Tidak. Mereka bilang, “Saya ke Malang,” padahal kaki mereka menginjak Kota Batu, dan sebagian besar waktu mereka habis di sana. Kita pun tak keberatan menyebut “ke Jogja” saat berkunjung ke Borobudur, padahal candi itu tumbuh megah di Magelang. Kenapa? Karena manusia mencintai cerita, bukan koordinat.
Jadi apakah salah, jika Banyuwangi, yang menjadi pintu, perhentian, dan tempat pertama turis membuka peta digital menyebut Baluran sebagai bagian dari pengalaman wisatanya? Jika wisatawan datang, tidur, makan, dan membayar retribusi di Banyuwangi, lalu menyusuri jalan utara sejauh satu jam untuk melihat savana, apakah Banyuwangi sedang melakukan pelanggaran administratif? Saya rasa tidak. Banyuwangi bukan pencuri. Ia hanya berdiri di tempat yang baik, di pinggir keajaiban. Lagipula, Baluran bukan supermarket yang bisa dibatasi tembok dan pintu geser.
Ia taman nasional. Hutan purba. Warisan semesta. Bahkan bukan milik Situbondo, atau Banyuwangi.
Ia milik siapa saja yang berani menempuh perjalanan.
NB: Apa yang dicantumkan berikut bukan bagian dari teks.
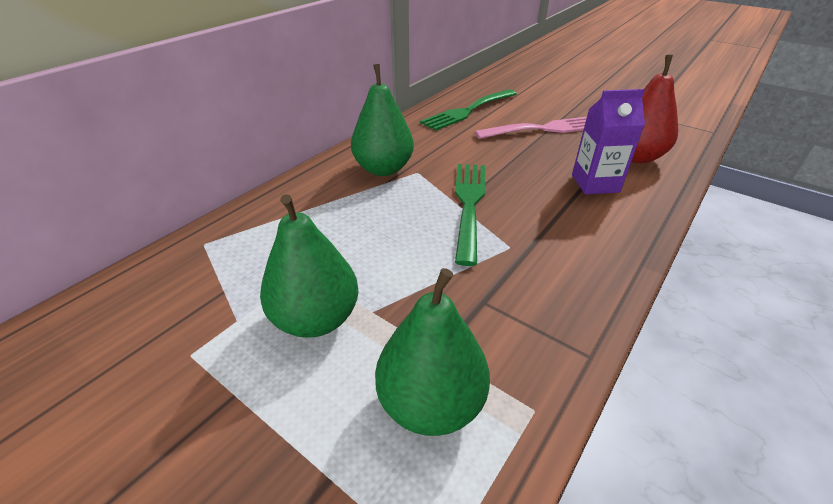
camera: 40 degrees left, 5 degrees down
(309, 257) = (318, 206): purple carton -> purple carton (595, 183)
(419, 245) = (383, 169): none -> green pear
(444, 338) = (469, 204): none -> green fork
Saya teringat satu percakapan kecil di Bandara Blimbingsari. Seorang bule, rambutnya dikepang kecil, bertanya:
“Where is this savanna? I saw it in Lonely Planet. Is it in Banyuwangi or Situbondo?”
Saya tersenyum dan menjawab pelan, “It’s in your heart. As long as you remember Banyuwangi,
it doesn’t matter where the border is.”
Dia tertawa. Entah karena paham. Entah karena tidak peduli. Tapi saya tahu: dia senang. Karena bagi wisatawan,
yang penting bukan letak geografis, tapi arah perasaan. Dan banyak perasaan yang berangkat dari Banyuwangi.
Banyak kisah yang ditulis pertama kali di warung soto depan hotel. Banyak cinta yang mekar saat matahari terbit di Pantai Boom, dan banyak langkah yang memulai petualangan… dari sini.
Maka jika hari ini ada yang mengusulkan: hapus Baluran dari brosur wisata Banyuwangi, hapus dari mulut para pemandu, hapus dari mimpi para pelancong. maka saya akan bertanya dalam hati, benarkah ini soal batas? Ataukah soal gengsi? Sering kali yang paling nyaring soal klaim bukan para kepala dinas.
Tapi mereka yang takut kehilangan tepuk tangan. Takut daerahnya dianggap sepi. Padahal tak ada yang ingin mencuri sorotan. Kami hanya menyebut apa adanya. Bahwa Baluran dekat. Dan bahwa Banyuwangi adalah tempat banyak tamu melewati pagi. Saya tahu, ini bukan perkara benar atau salah. Ini perkara rasa. Tapi jika rasa membuat kita saling mencoret potensi, maka yang terluka bukan hanya satu kabupaten, tapi seluruh impian wisata bersama.
Di dunia hari ini, batas bukan untuk membatasi. Batas adalah panggilan untuk berkolaborasi. Jika kita sibuk menunjuk dan berkata,“Ini bukan wilayahmu,” maka kita sedang lupa:
turis tidak membawa peta politik.
Mereka hanya membawa kamera, dan harapan. Harapan untuk bisa mengingat Banyuwangi, meski jejak kaki mereka sampai ke Baluran.
Maka, jika suatu saat ada yang bertanya kepada saya: “Apakah orang yang datang ke Banyuwangi, lalu ke Baluran, itu melanggar batas administratif?”
Saya akan menjawab dengan senyum dan satu kalimat: Apakah cinta pernah tahu di mana batas administratifnya?